The Importance of Change Management in Managed Print Services
Removing a number of printers, which are often seen as personal productivity devices, from the office can lead to feelings of resentment and a sense the company doesn't care about the personal working environment.
Doc is always on the prowl for good material. Because I hold a number of passports, I always open up my searches to the global marketplace. For this entry, we turn to our friends in South Africa, courtesy of ITWeb where Mark Hiller pens an interesting piece on change management in Managed Print Services (MPS).
Introducing a comprehensive managed print services (MPS) solution into an organisation can help reduce its environmental impact, cut costs and improve efficiency. However, an MPS implementation can be a mammoth undertaking, both from a technical and a logistical perspective.

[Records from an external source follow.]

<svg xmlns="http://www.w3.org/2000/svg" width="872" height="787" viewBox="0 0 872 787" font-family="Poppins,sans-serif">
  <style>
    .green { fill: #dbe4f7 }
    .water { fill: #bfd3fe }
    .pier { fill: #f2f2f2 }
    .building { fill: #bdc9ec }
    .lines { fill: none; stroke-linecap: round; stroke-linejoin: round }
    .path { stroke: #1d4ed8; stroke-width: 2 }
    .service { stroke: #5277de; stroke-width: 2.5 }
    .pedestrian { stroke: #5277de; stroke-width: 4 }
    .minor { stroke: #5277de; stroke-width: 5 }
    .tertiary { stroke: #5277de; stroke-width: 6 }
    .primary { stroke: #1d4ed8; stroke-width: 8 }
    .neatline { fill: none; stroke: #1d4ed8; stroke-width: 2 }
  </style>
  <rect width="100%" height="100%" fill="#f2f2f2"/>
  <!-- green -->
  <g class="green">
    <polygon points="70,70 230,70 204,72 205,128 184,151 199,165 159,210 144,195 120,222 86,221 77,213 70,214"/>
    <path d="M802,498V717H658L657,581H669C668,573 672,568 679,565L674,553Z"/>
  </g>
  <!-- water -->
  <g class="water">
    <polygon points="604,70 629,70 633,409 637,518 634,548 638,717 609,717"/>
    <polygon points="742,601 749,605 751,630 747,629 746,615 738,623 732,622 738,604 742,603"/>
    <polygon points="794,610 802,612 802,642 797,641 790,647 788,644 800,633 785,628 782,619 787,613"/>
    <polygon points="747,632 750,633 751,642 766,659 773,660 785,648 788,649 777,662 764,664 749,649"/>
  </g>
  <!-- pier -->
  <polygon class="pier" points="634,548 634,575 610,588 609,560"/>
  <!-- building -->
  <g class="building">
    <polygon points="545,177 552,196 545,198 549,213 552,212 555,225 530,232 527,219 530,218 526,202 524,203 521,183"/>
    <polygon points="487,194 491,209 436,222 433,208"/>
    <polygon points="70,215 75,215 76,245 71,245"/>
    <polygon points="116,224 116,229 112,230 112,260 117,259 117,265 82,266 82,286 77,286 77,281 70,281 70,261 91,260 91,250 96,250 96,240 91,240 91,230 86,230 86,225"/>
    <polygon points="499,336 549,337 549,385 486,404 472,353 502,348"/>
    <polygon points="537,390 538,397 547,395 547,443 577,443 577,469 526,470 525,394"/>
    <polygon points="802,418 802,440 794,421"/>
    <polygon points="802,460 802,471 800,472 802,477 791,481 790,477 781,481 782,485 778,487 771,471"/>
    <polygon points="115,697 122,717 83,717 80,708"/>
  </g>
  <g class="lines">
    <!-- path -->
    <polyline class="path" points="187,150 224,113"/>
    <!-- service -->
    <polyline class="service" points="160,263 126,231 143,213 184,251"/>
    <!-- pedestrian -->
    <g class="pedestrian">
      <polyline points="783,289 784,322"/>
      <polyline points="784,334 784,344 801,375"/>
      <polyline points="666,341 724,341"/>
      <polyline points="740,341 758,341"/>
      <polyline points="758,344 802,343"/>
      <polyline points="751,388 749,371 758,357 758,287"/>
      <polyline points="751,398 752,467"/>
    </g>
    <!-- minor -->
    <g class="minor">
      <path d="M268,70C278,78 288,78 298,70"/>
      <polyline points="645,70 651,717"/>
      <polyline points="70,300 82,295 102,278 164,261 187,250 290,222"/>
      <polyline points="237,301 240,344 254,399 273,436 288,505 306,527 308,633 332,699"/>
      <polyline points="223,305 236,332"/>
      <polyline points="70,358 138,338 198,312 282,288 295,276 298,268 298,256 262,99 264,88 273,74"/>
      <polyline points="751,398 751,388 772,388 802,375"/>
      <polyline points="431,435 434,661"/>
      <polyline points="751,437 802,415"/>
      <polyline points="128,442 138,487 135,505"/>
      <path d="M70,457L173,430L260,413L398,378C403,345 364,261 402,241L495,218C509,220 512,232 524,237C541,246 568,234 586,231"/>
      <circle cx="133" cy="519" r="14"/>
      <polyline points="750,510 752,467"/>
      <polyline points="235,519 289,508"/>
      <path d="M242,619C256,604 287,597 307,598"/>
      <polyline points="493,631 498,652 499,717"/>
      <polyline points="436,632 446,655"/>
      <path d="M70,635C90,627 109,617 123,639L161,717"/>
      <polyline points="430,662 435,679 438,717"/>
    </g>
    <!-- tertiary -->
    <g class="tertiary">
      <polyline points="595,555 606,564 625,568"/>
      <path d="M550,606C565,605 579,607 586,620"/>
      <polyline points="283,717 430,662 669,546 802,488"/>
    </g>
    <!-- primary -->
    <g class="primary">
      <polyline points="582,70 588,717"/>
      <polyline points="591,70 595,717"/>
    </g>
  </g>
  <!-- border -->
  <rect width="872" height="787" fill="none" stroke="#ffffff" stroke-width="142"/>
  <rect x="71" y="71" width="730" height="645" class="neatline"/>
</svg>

As a result, it's easy to forget to ensure that end-users are fully informed, understand the advantages and support the introduction of the new infrastructure of output devices.
By simply dropping MPS into the office environment without clear communication or incentives, employees sometimes try to bypass this change, turning to illicit printing devices rather than embracing these systems.
It's important to remember that we are creatures of habit and that MPS introduces changes into the daily routines of employees. Removing a number of printers, which are often seen as personal productivity devices, from the office can lead to feelings of resentment and a sense the company doesn't care about the personal working environment. Thus, these devices are not given up easily, unless people understand the overarching benefits for themselves and their organisations.
Furthermore, the average employee doesn't see printing as a particularly costly activity, but research shows it can account for an average of 2% to 3% of a company's revenue – quickly spiraling into huge sums of money for a large organisation. It is these sorts of benefits that need to be communicated to the workforce if an MPS implementation is to be widely adopted.
Doc has made the point many times that an effective MPS strategy must include buy in from the end users, so educating and informing the workforce is critical. This article makes that point effectively. Seems no matter where you do business, many of the basics remain the same.